::: RECORDS SUPPLIED

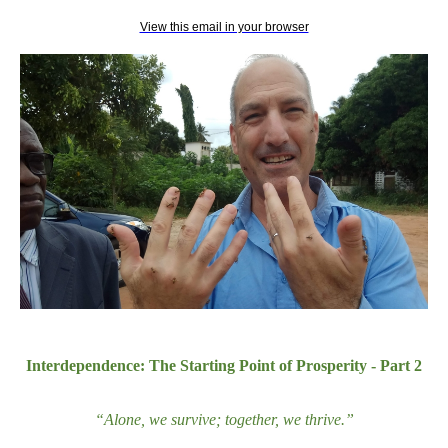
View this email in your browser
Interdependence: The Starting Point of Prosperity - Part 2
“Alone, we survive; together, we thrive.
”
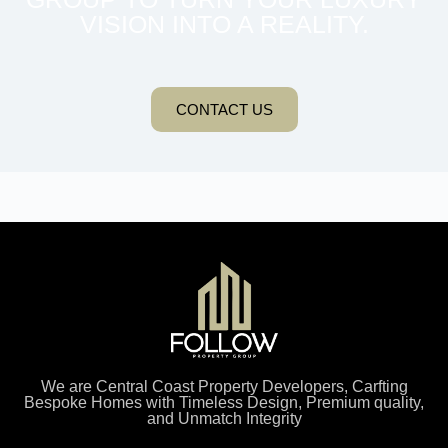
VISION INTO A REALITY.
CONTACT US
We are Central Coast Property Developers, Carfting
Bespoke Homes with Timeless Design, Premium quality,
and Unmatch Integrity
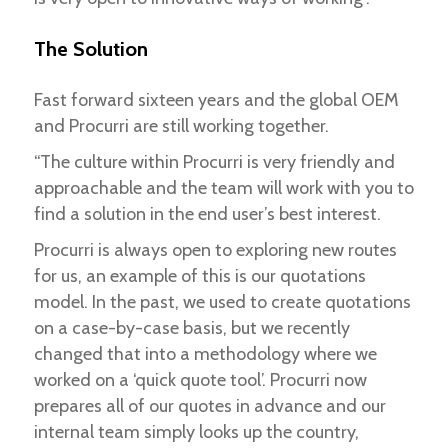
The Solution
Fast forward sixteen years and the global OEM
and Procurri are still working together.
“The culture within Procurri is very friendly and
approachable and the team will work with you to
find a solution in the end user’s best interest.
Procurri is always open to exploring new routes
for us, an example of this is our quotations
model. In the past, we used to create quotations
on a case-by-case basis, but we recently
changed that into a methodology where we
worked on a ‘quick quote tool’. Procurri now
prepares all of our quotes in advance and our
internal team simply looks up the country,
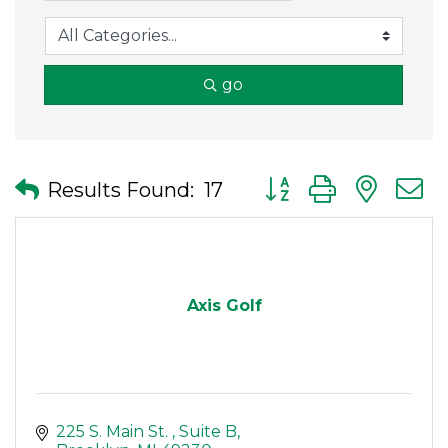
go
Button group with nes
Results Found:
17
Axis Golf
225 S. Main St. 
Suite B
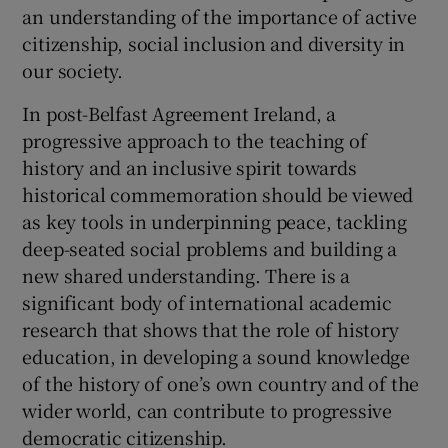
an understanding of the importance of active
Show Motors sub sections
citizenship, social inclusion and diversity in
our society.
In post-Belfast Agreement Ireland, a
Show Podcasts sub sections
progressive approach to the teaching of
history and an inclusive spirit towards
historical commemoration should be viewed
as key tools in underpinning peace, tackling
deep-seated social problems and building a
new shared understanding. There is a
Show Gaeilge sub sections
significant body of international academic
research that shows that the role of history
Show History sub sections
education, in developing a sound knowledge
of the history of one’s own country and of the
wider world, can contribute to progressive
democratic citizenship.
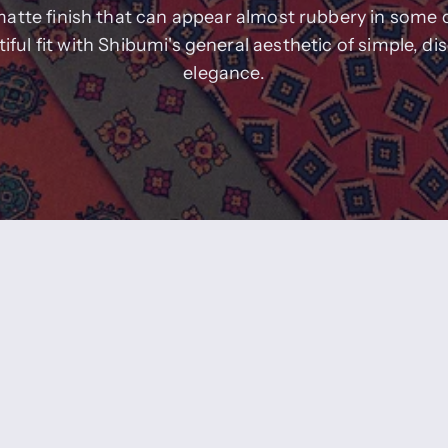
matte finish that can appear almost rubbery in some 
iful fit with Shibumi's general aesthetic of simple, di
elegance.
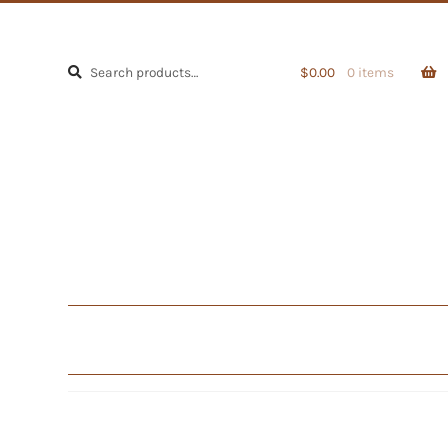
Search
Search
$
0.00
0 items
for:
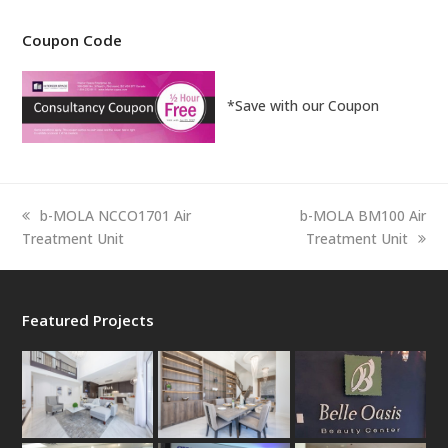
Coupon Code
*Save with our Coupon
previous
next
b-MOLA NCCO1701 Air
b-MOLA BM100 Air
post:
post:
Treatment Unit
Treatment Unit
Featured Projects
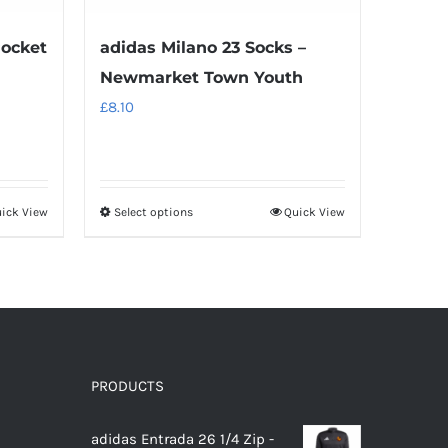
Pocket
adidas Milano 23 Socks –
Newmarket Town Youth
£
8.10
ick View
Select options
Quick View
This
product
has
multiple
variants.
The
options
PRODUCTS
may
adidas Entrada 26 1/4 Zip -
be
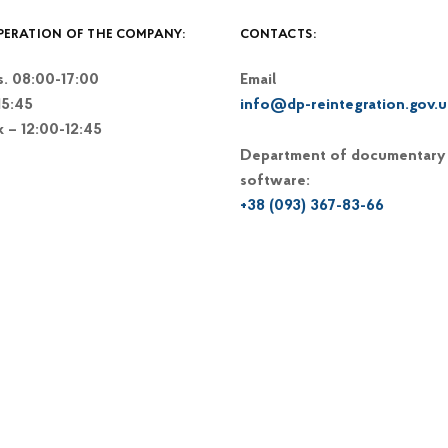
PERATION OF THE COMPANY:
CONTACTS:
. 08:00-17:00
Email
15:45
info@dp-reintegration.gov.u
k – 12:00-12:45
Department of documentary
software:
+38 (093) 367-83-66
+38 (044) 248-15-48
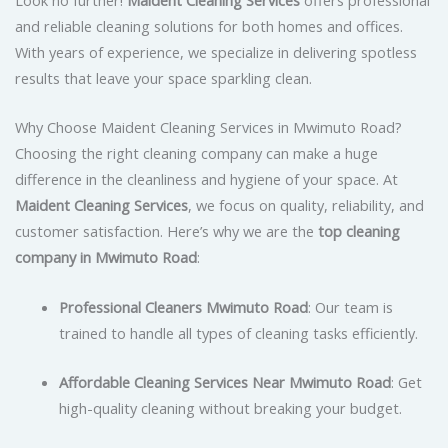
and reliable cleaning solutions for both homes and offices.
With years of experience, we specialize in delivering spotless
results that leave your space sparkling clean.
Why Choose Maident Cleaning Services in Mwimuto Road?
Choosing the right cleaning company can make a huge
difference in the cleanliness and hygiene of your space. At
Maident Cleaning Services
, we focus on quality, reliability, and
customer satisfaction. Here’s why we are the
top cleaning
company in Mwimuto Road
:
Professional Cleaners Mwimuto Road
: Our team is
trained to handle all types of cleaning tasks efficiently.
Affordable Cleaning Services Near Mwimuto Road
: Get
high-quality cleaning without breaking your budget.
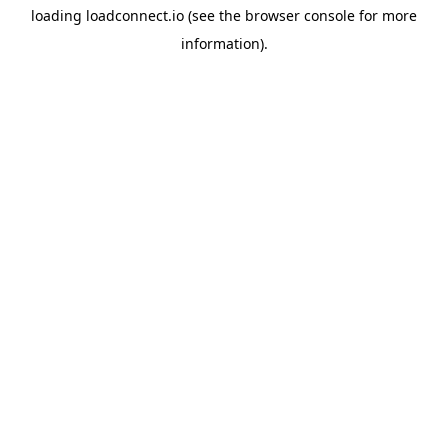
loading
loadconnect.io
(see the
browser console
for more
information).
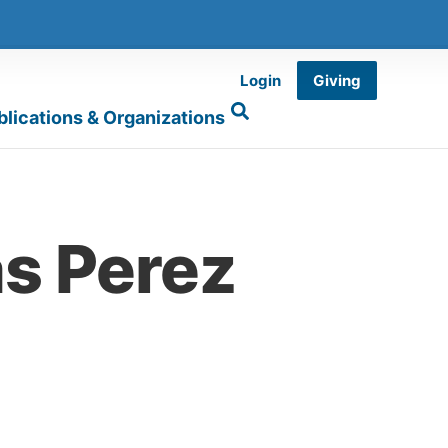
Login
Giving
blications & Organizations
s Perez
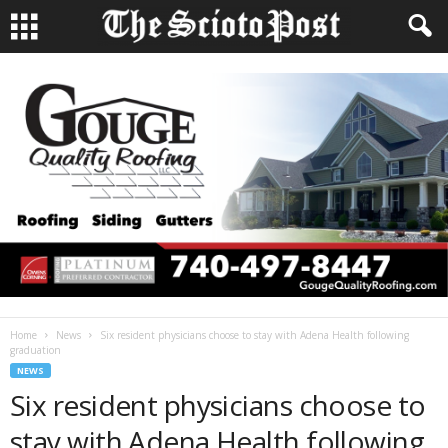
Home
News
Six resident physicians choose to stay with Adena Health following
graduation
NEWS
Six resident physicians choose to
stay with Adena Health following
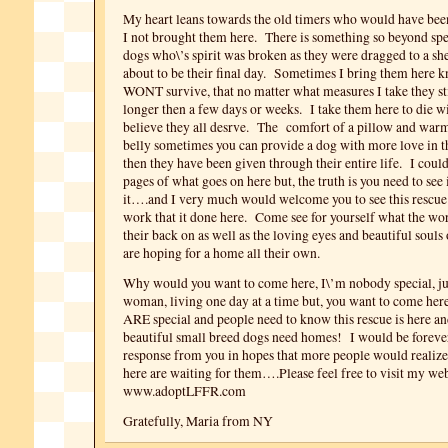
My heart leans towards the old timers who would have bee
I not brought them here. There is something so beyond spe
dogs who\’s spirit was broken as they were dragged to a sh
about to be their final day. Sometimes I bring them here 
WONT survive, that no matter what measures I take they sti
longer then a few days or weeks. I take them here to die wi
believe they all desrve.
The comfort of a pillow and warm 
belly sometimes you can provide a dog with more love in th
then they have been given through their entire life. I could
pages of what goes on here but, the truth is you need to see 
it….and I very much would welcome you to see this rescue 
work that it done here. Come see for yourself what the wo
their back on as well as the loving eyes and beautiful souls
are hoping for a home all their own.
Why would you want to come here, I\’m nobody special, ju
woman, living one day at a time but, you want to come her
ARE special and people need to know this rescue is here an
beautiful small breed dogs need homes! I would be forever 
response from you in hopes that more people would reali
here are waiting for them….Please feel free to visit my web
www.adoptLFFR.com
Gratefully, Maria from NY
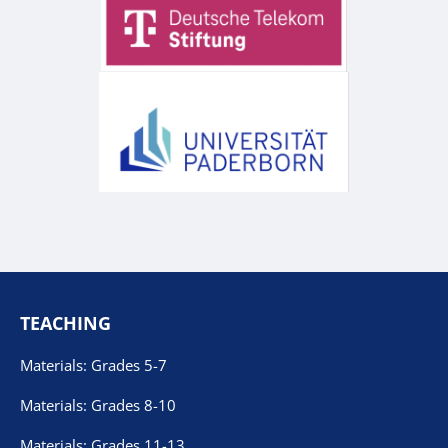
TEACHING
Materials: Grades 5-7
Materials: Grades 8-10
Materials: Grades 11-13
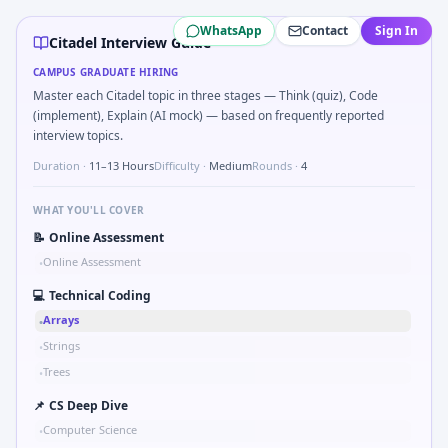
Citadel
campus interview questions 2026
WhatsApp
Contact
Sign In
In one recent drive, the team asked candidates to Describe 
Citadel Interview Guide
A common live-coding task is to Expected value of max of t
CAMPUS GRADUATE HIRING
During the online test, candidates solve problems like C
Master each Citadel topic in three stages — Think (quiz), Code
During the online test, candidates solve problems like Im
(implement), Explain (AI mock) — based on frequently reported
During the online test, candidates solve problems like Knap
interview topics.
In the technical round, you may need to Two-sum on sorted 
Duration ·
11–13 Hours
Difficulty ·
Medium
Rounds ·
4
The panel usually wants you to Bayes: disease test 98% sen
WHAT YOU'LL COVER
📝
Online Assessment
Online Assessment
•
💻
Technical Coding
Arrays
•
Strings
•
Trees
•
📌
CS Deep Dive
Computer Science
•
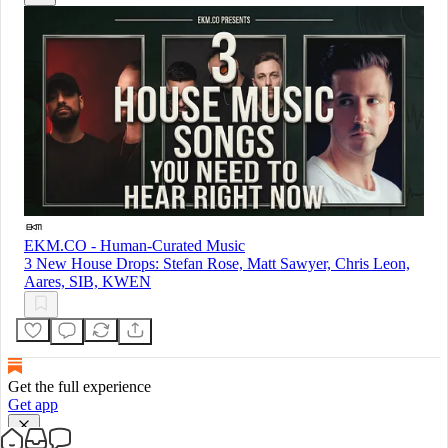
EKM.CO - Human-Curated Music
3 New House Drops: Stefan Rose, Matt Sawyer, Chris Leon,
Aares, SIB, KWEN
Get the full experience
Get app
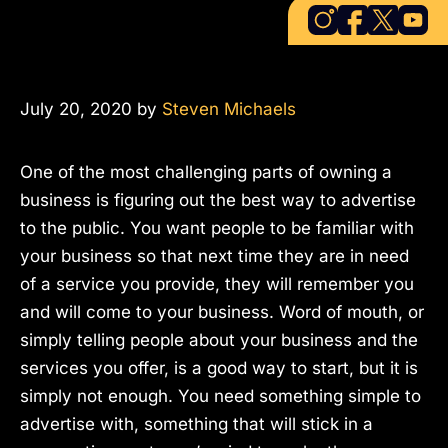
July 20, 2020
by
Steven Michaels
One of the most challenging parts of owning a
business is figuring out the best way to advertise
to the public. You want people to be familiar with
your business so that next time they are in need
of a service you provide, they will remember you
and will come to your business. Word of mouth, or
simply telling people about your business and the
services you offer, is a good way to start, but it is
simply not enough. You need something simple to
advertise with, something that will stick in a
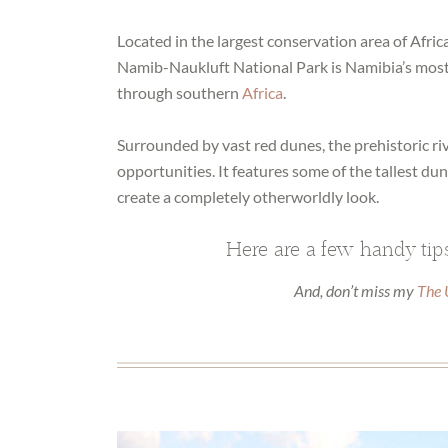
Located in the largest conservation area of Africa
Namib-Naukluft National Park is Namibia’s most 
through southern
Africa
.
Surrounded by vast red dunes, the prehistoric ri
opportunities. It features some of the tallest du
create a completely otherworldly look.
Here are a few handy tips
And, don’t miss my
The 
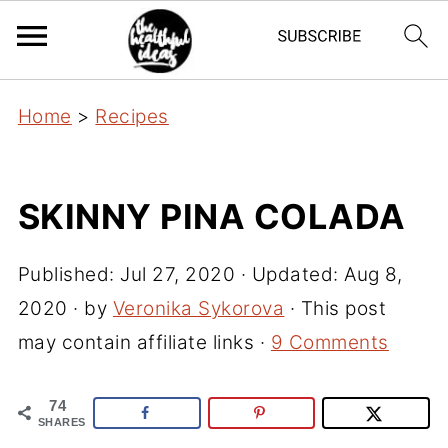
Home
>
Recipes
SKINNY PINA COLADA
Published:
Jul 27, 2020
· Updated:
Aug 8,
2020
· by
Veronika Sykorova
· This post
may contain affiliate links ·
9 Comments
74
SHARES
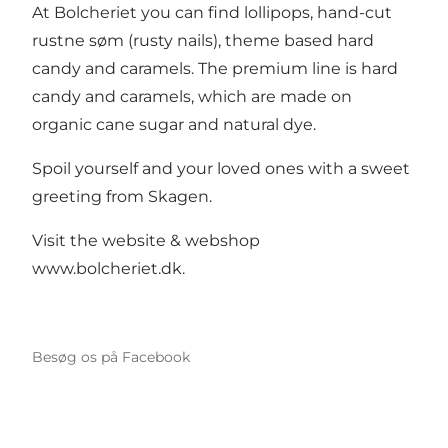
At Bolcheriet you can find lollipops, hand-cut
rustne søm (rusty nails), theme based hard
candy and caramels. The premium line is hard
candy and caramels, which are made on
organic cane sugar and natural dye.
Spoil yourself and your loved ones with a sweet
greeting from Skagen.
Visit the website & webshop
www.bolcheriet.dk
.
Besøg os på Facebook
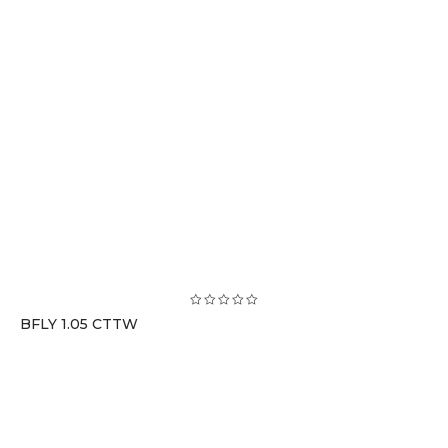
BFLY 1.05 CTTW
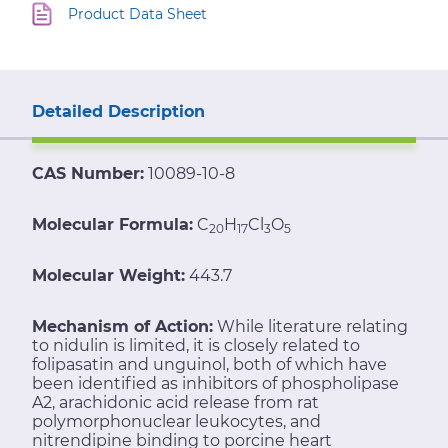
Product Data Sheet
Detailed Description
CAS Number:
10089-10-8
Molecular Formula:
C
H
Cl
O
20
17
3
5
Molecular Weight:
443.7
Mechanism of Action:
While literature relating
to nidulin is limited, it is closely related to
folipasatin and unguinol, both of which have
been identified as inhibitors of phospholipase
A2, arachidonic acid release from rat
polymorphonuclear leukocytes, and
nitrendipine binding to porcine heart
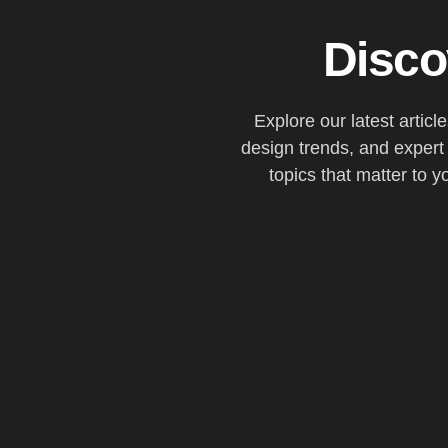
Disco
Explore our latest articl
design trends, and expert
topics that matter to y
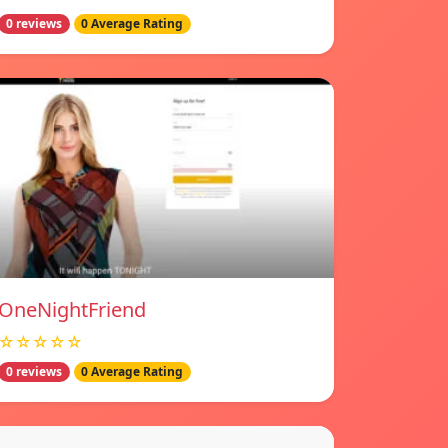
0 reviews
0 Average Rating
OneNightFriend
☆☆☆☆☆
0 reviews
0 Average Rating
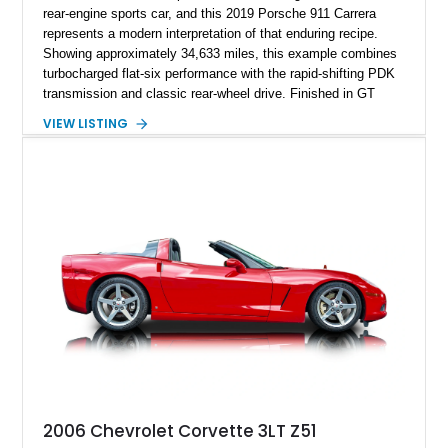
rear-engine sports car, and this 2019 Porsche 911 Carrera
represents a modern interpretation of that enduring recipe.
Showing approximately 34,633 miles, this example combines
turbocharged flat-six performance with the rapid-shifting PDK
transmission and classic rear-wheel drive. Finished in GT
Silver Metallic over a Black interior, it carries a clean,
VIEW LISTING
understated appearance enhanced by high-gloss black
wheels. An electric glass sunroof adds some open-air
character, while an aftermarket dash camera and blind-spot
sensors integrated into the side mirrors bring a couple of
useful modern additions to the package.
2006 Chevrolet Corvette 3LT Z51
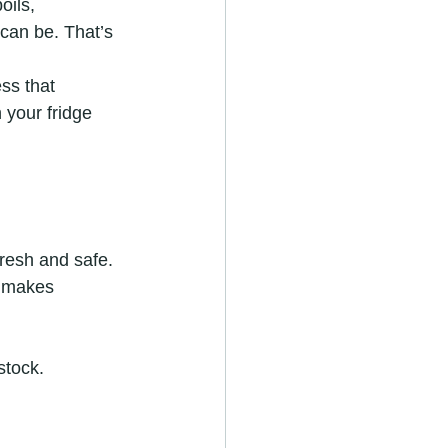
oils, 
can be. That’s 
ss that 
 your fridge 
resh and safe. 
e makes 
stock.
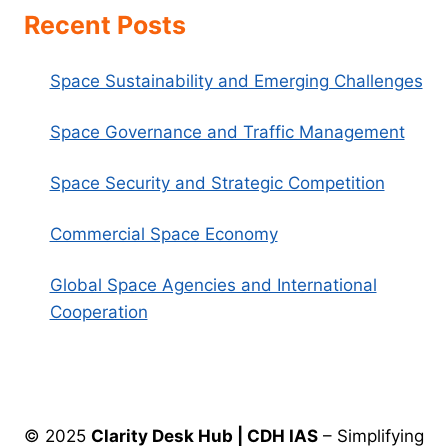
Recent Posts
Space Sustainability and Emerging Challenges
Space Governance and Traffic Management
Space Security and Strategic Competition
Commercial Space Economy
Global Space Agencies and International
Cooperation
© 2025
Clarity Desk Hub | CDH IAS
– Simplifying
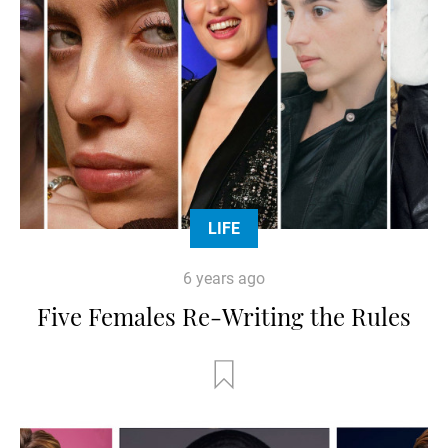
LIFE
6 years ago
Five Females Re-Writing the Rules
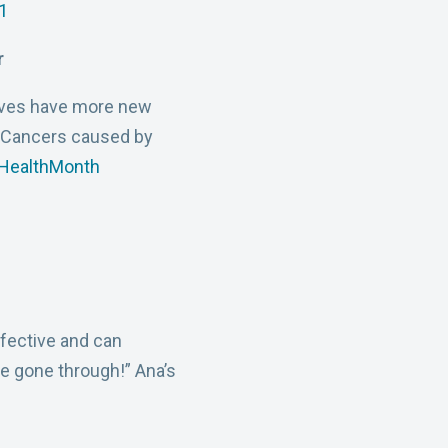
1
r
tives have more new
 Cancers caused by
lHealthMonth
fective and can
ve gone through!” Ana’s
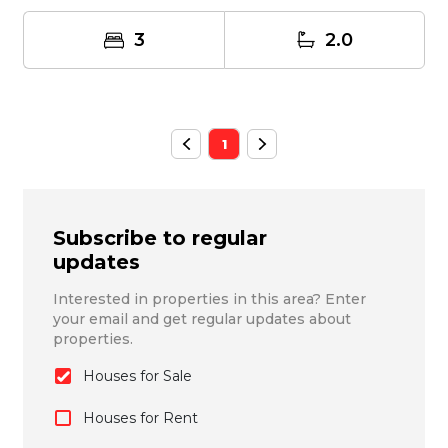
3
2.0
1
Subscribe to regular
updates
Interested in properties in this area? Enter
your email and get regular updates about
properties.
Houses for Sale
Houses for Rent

::::::

PROBLEM TO WORK ON =
Give every line from the one containing "rear-engine sports car, and" down to the one containing "transmission and classic", both included, as a JSON list of strings with one string per line and blank lines left out.

RESULT BELOW =
[
  "rear-engine sports car, and this 2019 Porsche 911 Carrera",
  "represents a modern interpretation of that enduring recipe.",
  "Showing approximately 34,633 miles, this example combines",
  "turbocharged flat-six performance with the rapid-shifting PDK",
  "transmission and classic rear-wheel drive. Finished in GT"
]